How to remember names
I, like many of you, have a terrible time remembering names. Sometimes I have to ask three or four times, with great apologies, before I remember – if I remember.
True story: I have been living in my house for six years. I don’t know my next door neighbour’s name. But at this point I don’t feel that I can ask him, so I snuck over and looked in their mailbox. Unfortunately, there’s more than one man living there, so I couldn’t figure out which name was his and I still don’t know it.
It’s bad to forget names. One thing you always hear about successful people is that they “never forget a name.” Nobody ever says, “Oh, yeah. She was the best. She never remembered anyone’s name.”
Fast Company recently ran an article titled “10 people share the mistakes that cost them the job offer,” and one of the items on the list is a story from a candidate who forgot an interviewer’s name. In fairness, I think one should be able to play that off by saying, “I’m sorry. I’m a bit nervous and I’ve forgotten your name. Would you please tell me again?” And anyone who is not wholly forgiving of this is probably not someone you want to work for. Still, it’s even better not to forget.
I contacted memory expert Ron White to ask him for some tips on remembering names. White is a two-time memory champion – yes, there is a memory championship, apparently – and can memorize a shuffled deck of cards in one minute and 27 seconds. I’ve forgotten what I ate for lunch.
Here are White’s top five steps to remembering names.
1. Focus – “When you meet someone and three seconds later don’t remember what they said their name was it is not a memory problem. It is a focus problem. You weren’t listening! You were thinking about what they think of you, what you are going to say, what you will sell them if it’s business, your day, etc. In order to focus your brain every time you meet a new person, ask yourself this question as you are walking towards them, ‘What is their name?’ Don’t say this out loud.”
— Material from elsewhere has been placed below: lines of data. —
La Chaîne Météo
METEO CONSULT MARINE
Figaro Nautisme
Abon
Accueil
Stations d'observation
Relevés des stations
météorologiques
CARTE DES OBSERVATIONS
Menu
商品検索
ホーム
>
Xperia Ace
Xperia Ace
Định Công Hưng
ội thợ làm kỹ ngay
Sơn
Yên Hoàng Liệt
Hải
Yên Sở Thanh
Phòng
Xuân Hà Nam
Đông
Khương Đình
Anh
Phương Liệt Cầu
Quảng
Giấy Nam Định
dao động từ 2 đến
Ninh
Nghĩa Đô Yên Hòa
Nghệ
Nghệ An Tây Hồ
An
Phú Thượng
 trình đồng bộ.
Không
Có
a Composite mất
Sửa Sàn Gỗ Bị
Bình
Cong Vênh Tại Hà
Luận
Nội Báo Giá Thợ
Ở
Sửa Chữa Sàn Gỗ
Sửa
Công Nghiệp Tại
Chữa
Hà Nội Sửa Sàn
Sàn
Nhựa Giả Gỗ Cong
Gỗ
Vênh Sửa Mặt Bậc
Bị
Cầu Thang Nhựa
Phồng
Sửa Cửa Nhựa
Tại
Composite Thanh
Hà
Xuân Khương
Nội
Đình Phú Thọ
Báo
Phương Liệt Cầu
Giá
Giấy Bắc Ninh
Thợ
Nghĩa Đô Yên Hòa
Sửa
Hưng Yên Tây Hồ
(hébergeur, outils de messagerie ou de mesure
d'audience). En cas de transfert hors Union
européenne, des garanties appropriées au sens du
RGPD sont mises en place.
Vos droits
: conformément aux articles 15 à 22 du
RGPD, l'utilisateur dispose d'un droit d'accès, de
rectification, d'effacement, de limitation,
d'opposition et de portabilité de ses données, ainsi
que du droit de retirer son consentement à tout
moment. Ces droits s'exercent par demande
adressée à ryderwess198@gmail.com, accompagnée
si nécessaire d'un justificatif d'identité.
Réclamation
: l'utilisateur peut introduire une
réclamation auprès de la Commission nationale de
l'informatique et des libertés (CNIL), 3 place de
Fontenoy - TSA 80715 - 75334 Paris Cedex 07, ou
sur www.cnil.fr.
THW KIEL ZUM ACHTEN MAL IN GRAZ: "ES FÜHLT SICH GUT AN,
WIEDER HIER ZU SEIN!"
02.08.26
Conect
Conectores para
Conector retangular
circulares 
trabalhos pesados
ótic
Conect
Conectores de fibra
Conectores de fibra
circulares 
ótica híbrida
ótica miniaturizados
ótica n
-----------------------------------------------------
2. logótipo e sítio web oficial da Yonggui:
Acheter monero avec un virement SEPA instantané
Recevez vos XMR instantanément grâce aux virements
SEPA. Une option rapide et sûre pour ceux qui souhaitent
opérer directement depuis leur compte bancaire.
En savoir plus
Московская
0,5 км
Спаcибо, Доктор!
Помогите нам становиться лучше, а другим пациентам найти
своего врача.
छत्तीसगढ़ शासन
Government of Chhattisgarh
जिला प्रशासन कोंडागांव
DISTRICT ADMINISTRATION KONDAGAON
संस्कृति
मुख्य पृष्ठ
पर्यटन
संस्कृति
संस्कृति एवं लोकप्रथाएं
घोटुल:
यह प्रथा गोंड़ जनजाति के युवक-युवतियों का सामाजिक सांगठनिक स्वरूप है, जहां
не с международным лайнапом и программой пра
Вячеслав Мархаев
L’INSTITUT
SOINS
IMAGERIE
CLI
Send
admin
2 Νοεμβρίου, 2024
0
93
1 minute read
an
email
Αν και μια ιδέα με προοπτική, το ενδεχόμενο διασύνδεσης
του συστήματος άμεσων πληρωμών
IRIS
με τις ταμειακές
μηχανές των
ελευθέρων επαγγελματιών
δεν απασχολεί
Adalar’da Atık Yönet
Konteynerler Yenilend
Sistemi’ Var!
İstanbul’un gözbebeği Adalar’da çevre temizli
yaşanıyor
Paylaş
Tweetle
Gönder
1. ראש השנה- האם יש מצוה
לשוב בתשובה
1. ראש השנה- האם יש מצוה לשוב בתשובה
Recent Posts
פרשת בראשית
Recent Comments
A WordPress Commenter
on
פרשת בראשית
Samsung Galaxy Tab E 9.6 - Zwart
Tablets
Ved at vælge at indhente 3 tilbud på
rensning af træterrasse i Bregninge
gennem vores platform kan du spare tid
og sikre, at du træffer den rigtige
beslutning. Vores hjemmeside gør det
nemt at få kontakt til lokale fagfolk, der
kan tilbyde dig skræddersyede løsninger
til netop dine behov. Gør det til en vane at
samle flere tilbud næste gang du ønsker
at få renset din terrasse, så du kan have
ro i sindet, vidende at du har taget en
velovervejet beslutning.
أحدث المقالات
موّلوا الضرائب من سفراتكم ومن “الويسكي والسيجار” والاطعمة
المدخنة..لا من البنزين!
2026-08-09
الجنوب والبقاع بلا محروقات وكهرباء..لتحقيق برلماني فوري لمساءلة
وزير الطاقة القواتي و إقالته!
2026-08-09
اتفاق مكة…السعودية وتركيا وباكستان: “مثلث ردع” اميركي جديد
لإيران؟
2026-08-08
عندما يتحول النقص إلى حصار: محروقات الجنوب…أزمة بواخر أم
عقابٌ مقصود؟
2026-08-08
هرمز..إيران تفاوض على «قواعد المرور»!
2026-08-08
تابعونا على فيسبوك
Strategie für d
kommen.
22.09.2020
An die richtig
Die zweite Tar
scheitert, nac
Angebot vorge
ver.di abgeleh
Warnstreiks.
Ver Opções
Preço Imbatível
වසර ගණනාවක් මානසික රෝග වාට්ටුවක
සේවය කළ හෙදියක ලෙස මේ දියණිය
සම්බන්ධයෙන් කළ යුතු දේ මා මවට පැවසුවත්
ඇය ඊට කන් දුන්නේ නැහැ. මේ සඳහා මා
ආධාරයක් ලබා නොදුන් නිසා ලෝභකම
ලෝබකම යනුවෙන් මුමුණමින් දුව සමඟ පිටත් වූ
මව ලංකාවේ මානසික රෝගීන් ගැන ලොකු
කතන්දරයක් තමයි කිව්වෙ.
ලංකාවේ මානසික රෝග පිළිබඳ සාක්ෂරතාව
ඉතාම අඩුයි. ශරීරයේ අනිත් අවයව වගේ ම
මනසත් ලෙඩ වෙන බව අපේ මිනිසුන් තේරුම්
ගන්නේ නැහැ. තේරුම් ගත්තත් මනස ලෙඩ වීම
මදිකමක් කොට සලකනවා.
2. File – “Do you have files on your computer? Yes. Why? To retrieve info quickly instead of having everything cluttering your desktop. Your brain needs a file, a place to store the name. Select a distinguishing feature on their face (big nose, pretty eyes, beard, dimples, thick eyebrows, hairline, etc). This is will be your brain trigger, or file.”
3. Picture – “Create unique pictures for common names. For example:
Steve = stove
Lisa = Mona Lisa
Brian = brain
Matt = door mat
Karen = carrot
“It takes time to develop this mental database but commit to turn every name you learn over the next month into a picture. Everyone at the bank or restaurant who has a name tag, every billboard, every person you meet. Then after a month of this you will have turned hundreds of common names into pictures. Once you decide the picture for Steve = stove never change it and that is the picture for EVERY Steve. To get my free pictures for names enter your email address at www.ronwhitetraining.com (I have hundreds of pictures here for free.)”
4. Glue – “Action and emotion. Where were you on 9-11-01? You know. Why? Action and emotion. Where were you 9-28-01? You don’t know. Why? No action and emotion. With action and emotion see the picture for the name on the face. If the distinctive feature is the eyes and the name is Steve see a stove in his eyes with action and emotion. This means see the stove COOKING his eyes. If his distinctive feature is the ears then see that on the ears.”
5. Review – “Always go back and review at the end of the day. Who did I meet today? Review the file, picture and glue. Who did I meet last week? Review the file, picture and glue.”